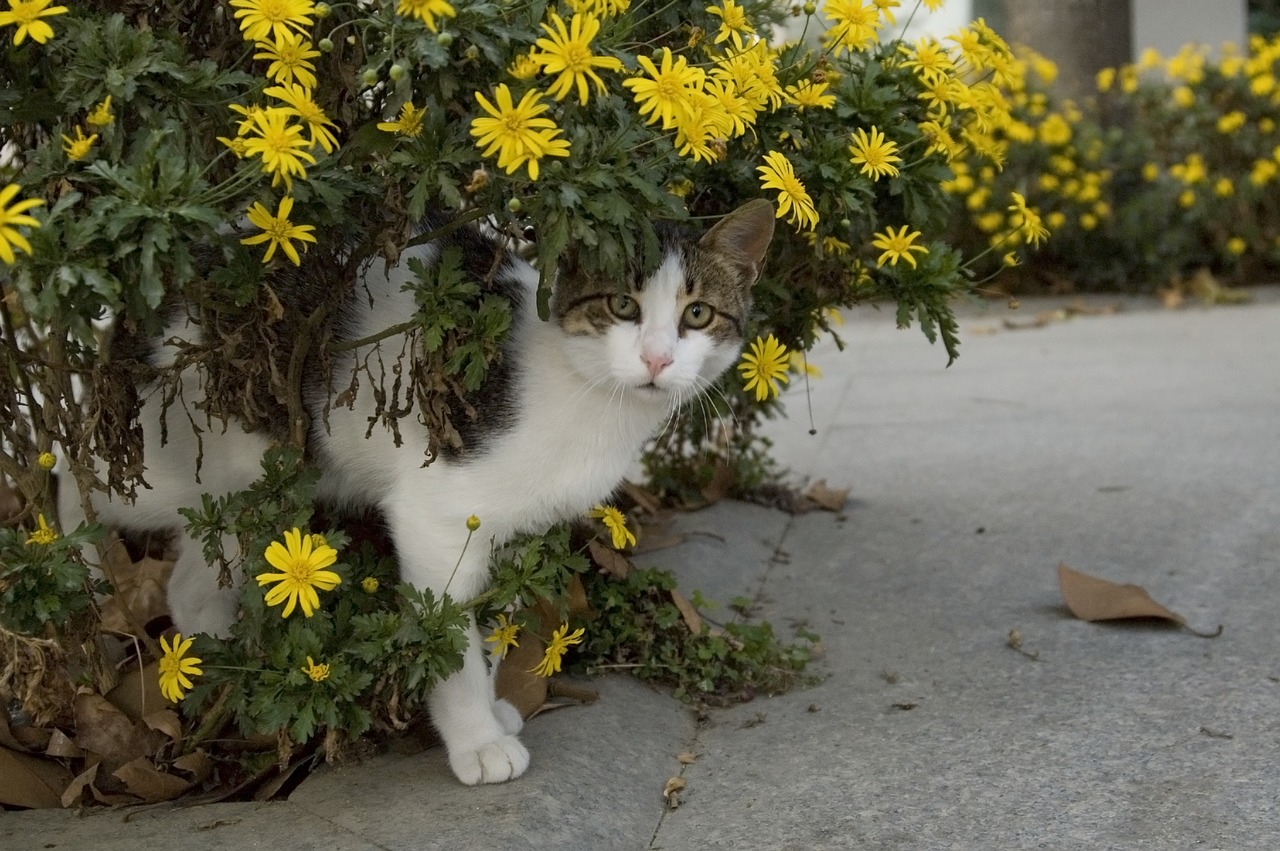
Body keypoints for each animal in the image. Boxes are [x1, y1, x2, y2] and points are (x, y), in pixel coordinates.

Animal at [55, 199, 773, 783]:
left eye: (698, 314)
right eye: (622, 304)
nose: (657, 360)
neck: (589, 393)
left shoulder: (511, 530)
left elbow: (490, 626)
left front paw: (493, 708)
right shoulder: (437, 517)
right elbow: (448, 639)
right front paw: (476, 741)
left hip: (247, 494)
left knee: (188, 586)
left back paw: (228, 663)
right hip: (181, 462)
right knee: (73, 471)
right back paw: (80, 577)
--
• _To do_
Every entry above needs to be duplicated exactly, without its images.

• _Exercise result_
Body keypoints for each animal in the image. Boxes are [x1, y1, x2, y2] and points are (x, y), in pixel coordinates.

Animal at [55, 199, 773, 783]:
left eye: (698, 314)
right eye: (622, 304)
nose: (657, 360)
neck: (589, 393)
left shoulder: (511, 530)
left elbow: (490, 626)
left front paw: (493, 708)
right shoulder: (437, 517)
right elbow: (448, 639)
right front paw: (476, 741)
left hip: (247, 494)
left knee: (188, 586)
left back paw: (228, 663)
right hip: (181, 462)
right knee: (73, 471)
right back paw: (80, 577)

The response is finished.